─── DATA SUPPLIED
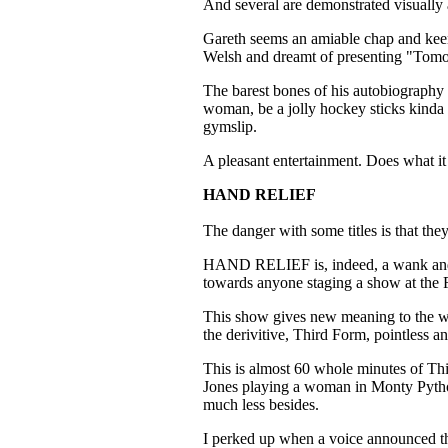
And several are demonstrated visually 
Gareth seems an amiable chap and keen
Welsh and dreamt of presenting "To
The barest bones of his autobiography 
woman, be a jolly hockey sticks kinda 
gymslip.
A pleasant entertainment. Does what it s
HAND RELIEF
The danger with some titles is that they
HAND RELIEF is, indeed, a wank and on
towards anyone staging a show at the 
This show gives new meaning to the w
the derivitive, Third Form, pointless a
This is almost 60 whole minutes of Th
Jones playing a woman in Monty Pytho
much less besides.
I perked up when a voice announced th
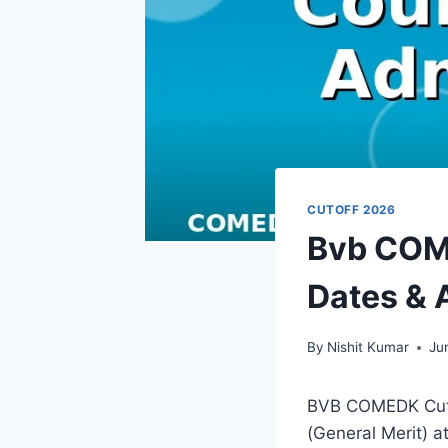
CUTOFF 2026
Bvb COME
Dates & 
By
Nishit Kumar
Ju
BVB COMEDK Cutof
(General Merit) 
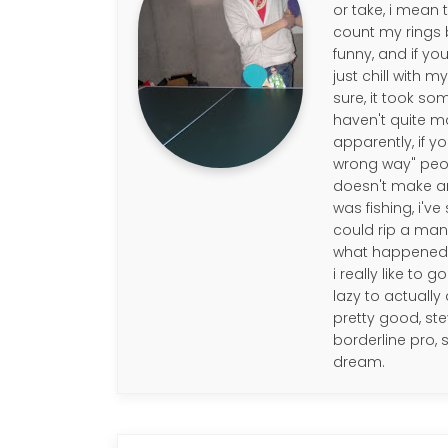
or take, i mean 
count my rings b
funny, and if you
just chill with 
sure, it took so
haven't quite m
apparently, if y
wrong way" people
doesn't make any
was fishing, i'v
could rip a mans 
what happened to
i really like to 
lazy to actually 
pretty good, ste
borderline pro,
dream.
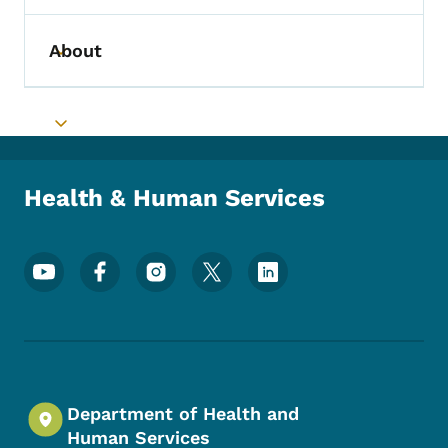
About
Toggle submenu
Toggle submenu
Health & Human Services
Footer Social Media Menu
Department of Health and
Human Services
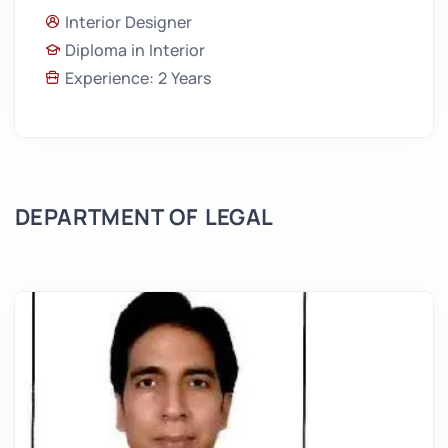
Interior Designer
Diploma in Interior
Experience: 2 Years
DEPARTMENT OF LEGAL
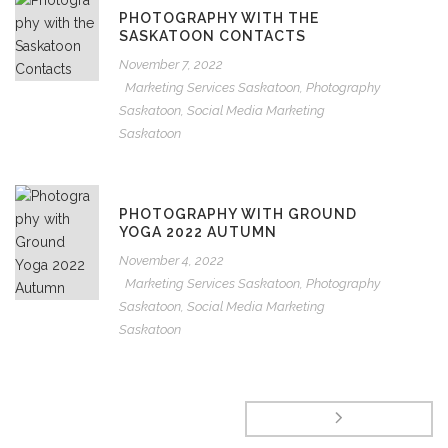
PHOTOGRAPHY WITH THE
SASKATOON CONTACTS
November 7, 2022
Marketing Services Saskatoon
,
Photography
Saskatoon
,
Social Media Marketing
Saskatoon
PHOTOGRAPHY WITH GROUND
YOGA 2022 AUTUMN
November 4, 2022
Marketing Services Saskatoon
,
Photography
Saskatoon
,
Social Media Marketing
Saskatoon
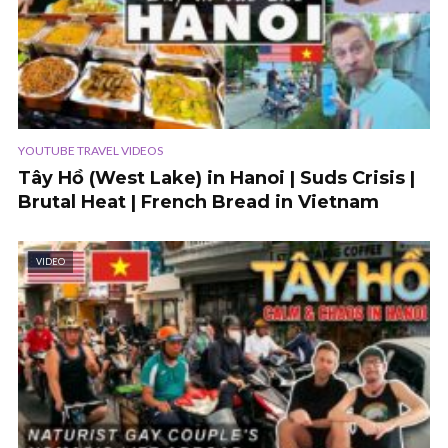
YOUTUBE TRAVEL VIDEOS
Tây Hồ (West Lake) in Hanoi | Suds Crisis |
Brutal Heat | French Bread in Vietnam
VIDEO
──────
WHAT IS EXPECTED: Output exactly, and only, the lines of the entries above from the one with "the derivitive, Third Form, pointless a" up to and including the one with "DEPARTMENT OF LEGAL"; pictures are to be left out.

TASK OUTPUT:
the derivitive, Third Form, pointless a
This is almost 60 whole minutes of Th
Jones playing a woman in Monty Pytho
much less besides.
I perked up when a voice announced th
CUTOFF 2026
Bvb COME
Dates & 
By
Nishit Kumar
Ju
BVB COMEDK Cutof
(General Merit) 
or take, i mean 
count my rings b
funny, and if you
just chill with 
sure, it took so
haven't quite m
apparently, if y
wrong way" people
doesn't make any
was fishing, i'v
could rip a mans 
what happened to
i really like to 
lazy to actually 
pretty good, ste
borderline pro,
dream.
About
Toggle submenu
Toggle submenu
Health & Human Services
Footer Social Media Menu
Department of Health and
Human Services
Interior Designer
Diploma in Interior
Experience: 2 Years
DEPARTMENT OF LEGAL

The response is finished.